Performance and memory

Why Paged's parser is fast and light — a single forward XML pass with no second AST walk, zero-copy byte slices over one decompressed buffer, parse-on-demand, and a style cascade resolved lazily at render time.

The parser is fast because it reads each part once, copies nothing it can slice, and defers every cost it can defer to the moment something actually needs the result.

In short: Four design choices set the parser's performance and memory profile. It reads each XML part in a single forward pass, so there is no second walk over an intermediate tree. It keeps every archive part as a zero-copy slice over one decompressed buffer, so handing parts to parsers costs nothing. It parses each resource on demand rather than up front, so unreferenced parts are never decoded into structs. And it resolves the style cascade lazily at render time rather than caching it, trading a little repeated work for a much smaller, simpler in-memory document. This page explains each choice and the trade-off it carries.

Single pass, no second walk

Each XML part is read once, start to finish, by the event-driven quick-xml reader. The parser reacts to each event — start tag, text, end tag, end of file — as it arrives and assembles the typed struct inline. When the end-of-file event lands, the struct is done.

The thing that doesn't happen is the cost worth naming. The parser never builds a DOM, and it never walks the part a second time. A DOM-based reader allocates a full tree of nodes for the document, then a second stage walks that tree to extract the fields it wants, then the tree is discarded. Paged collapses those two stages into one: the extraction happens during the read. For a long story — thousands of character runs, each with its own attributes — the difference is one linear pass producing typed structs versus a tree allocation plus a tree walk, with the tree thrown away at the end.
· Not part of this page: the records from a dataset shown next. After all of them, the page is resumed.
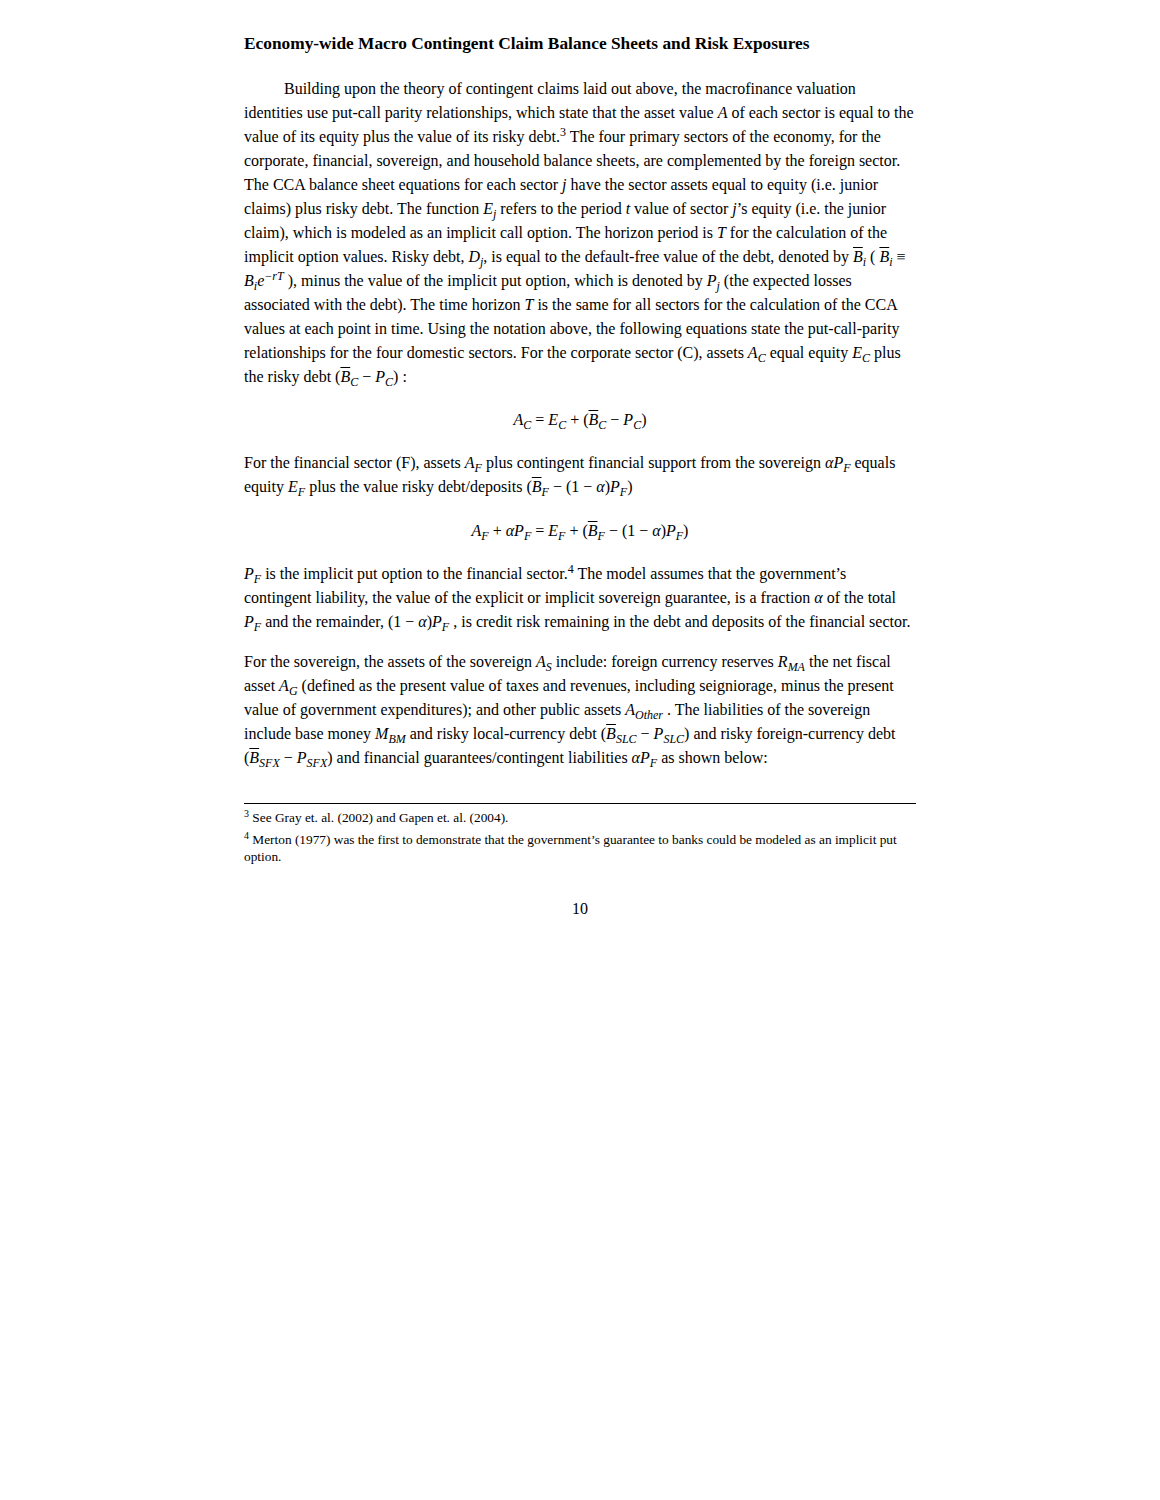Economy-wide Macro Contingent Claim Balance Sheets and Risk Exposures
Building upon the theory of contingent claims laid out above, the macrofinance valuation identities use put-call parity relationships, which state that the asset value A of each sector is equal to the value of its equity plus the value of its risky debt.3 The four primary sectors of the economy, for the corporate, financial, sovereign, and household balance sheets, are complemented by the foreign sector. The CCA balance sheet equations for each sector j have the sector assets equal to equity (i.e. junior claims) plus risky debt. The function Ej refers to the period t value of sector j’s equity (i.e. the junior claim), which is modeled as an implicit call option. The horizon period is T for the calculation of the implicit option values. Risky debt, Dj, is equal to the default-free value of the debt, denoted by Bi ( Bi ≡ Bie−rT ), minus the value of the implicit put option, which is denoted by Pj (the expected losses associated with the debt). The time horizon T is the same for all sectors for the calculation of the CCA values at each point in time. Using the notation above, the following equations state the put-call-parity relationships for the four domestic sectors. For the corporate sector (C), assets AC equal equity EC plus the risky debt (BC − PC) :
AC = EC + (BC − PC)
For the financial sector (F), assets AF plus contingent financial support from the sovereign αPF equals equity EF plus the value risky debt/deposits (BF − (1 − α)PF)
AF + αPF = EF + (BF − (1 − α)PF)
PF is the implicit put option to the financial sector.4 The model assumes that the government’s contingent liability, the value of the explicit or implicit sovereign guarantee, is a fraction α of the total PF and the remainder, (1 − α)PF , is credit risk remaining in the debt and deposits of the financial sector.
For the sovereign, the assets of the sovereign AS include: foreign currency reserves RMA the net fiscal asset AG (defined as the present value of taxes and revenues, including seigniorage, minus the present value of government expenditures); and other public assets AOther . The liabilities of the sovereign include base money MBM and risky local-currency debt (BSLC − PSLC) and risky foreign-currency debt (BSFX − PSFX) and financial guarantees/contingent liabilities αPF as shown below:
3 See Gray et. al. (2002) and Gapen et. al. (2004).
4 Merton (1977) was the first to demonstrate that the government’s guarantee to banks could be modeled as an implicit put option.
10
The trade-off is that a single-pass reader has to handle everything in document order, with only the state it has accumulated so far. It cannot "look ahead" to an element it hasn't reached yet. In practice IDML's parts are laid out so this is a non-issue — attributes precede the content they govern, parents open before children — and the parsers keep small bits of running state (an anchored-frame stack, a suppression depth) to bridge the cases that need a little context.

Zero-copy slices over one buffer

Opening the container decompresses every ZIP entry exactly once into a map of Bytes slices. Decompression itself is unavoidable — the gzipped parts have to be expanded to be read — but it is paid a single time, and the result is held as shareable slices rather than owned buffers.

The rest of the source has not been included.